Awful.
The Chicago Bulls lost 105-98 and blew an 18-point lead to the New York Knicks.
Former-Bull Bobby Portis dropped 28 points and hit a three-point bucket to give the Knicks their first lead of the game at the 1:47 minute mark. As for the Bulls, they’d fail to score for the final 3:33 minutes, letting the Knicks cap off a 15-0 run to win the game.
This isn’t about growing pains. This isn’t about chemistry. This isn’t about one player. This is about bad basketball.
The Bulls tricked all of us by playing their best 1st quarter of the season, grabbing a 33-15 advantage. After that, they were outscored every quarter and slowly let the Knicks climb back into the game. How? Well, being outrebounded on the offensive boards 25-9 doesn’t help. Oh, and shooting 25.7 percent from behind the arc isn’t going to win you games. But, ultimately, as the game grew close it came down to one thing … decision making.

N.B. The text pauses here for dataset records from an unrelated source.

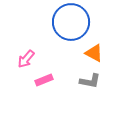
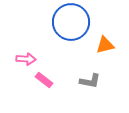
orange triangle: moved 11 px right, 8 px up; rotated 42 degrees counterclockwise
pink arrow: rotated 126 degrees counterclockwise
pink rectangle: rotated 60 degrees clockwise
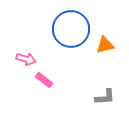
blue circle: moved 7 px down
pink arrow: rotated 12 degrees clockwise
gray L-shape: moved 15 px right, 16 px down; rotated 15 degrees counterclockwise
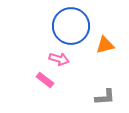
blue circle: moved 3 px up
pink arrow: moved 33 px right
pink rectangle: moved 1 px right
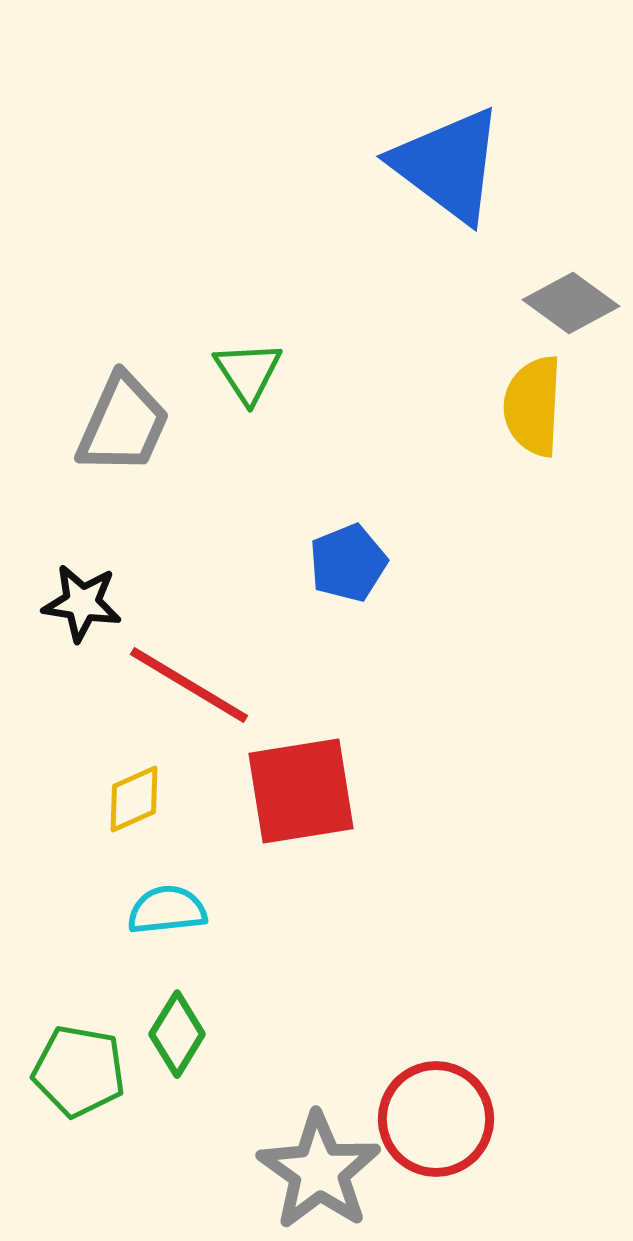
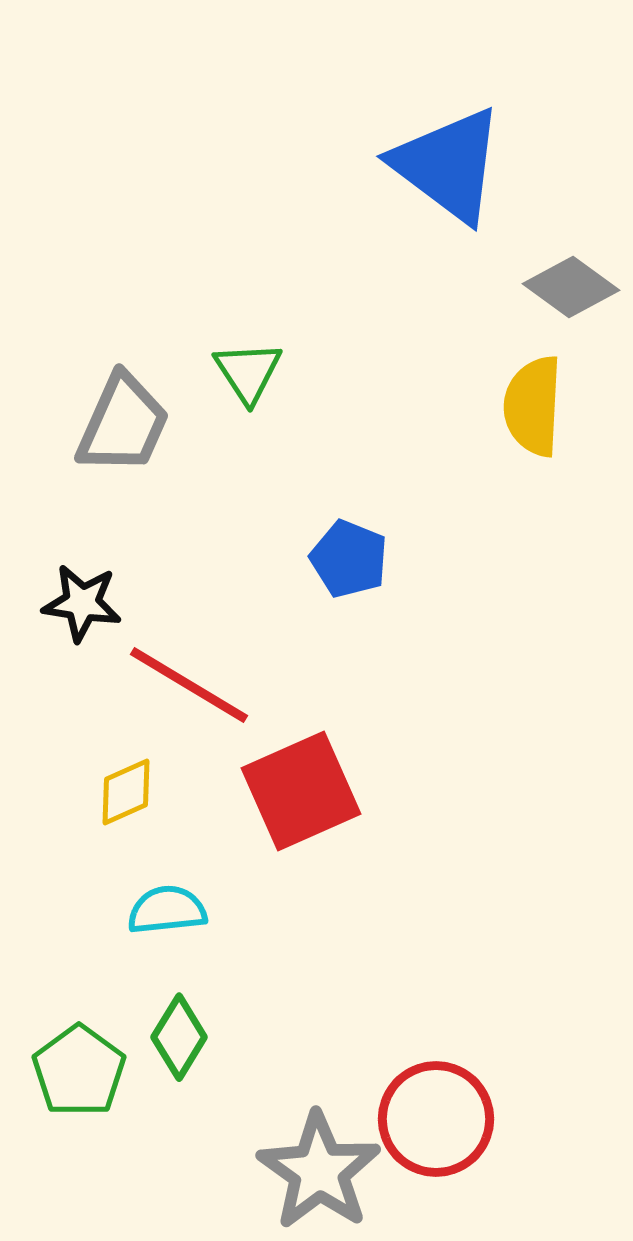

Jim Boylen played Coby White and Ryan Arcidiacono the same amount of minutes. Zach LaVine played hero ball. The team took contested shots. Everything was out of sync when the game mattered the most. The ball movement that was so strongly demonstrated in the 1st quarter, the same one that gave the Bulls a 33-15 advantage, transformed into iso-ball. When the clock hit 3:33, it became every man for himself.
Horrible. And Zach LaVine knows it.
"We keep pissing away wins. I feel like we should be 3-1 right now, but it's flipped around." pic.twitter.com/Yv8htxSWij
— Bulls Talk (@NBCSBulls) October 29, 2019
We might be only four games into the season, but the word “playoffs” feels as foreign to the Bulls as the concept of closing games.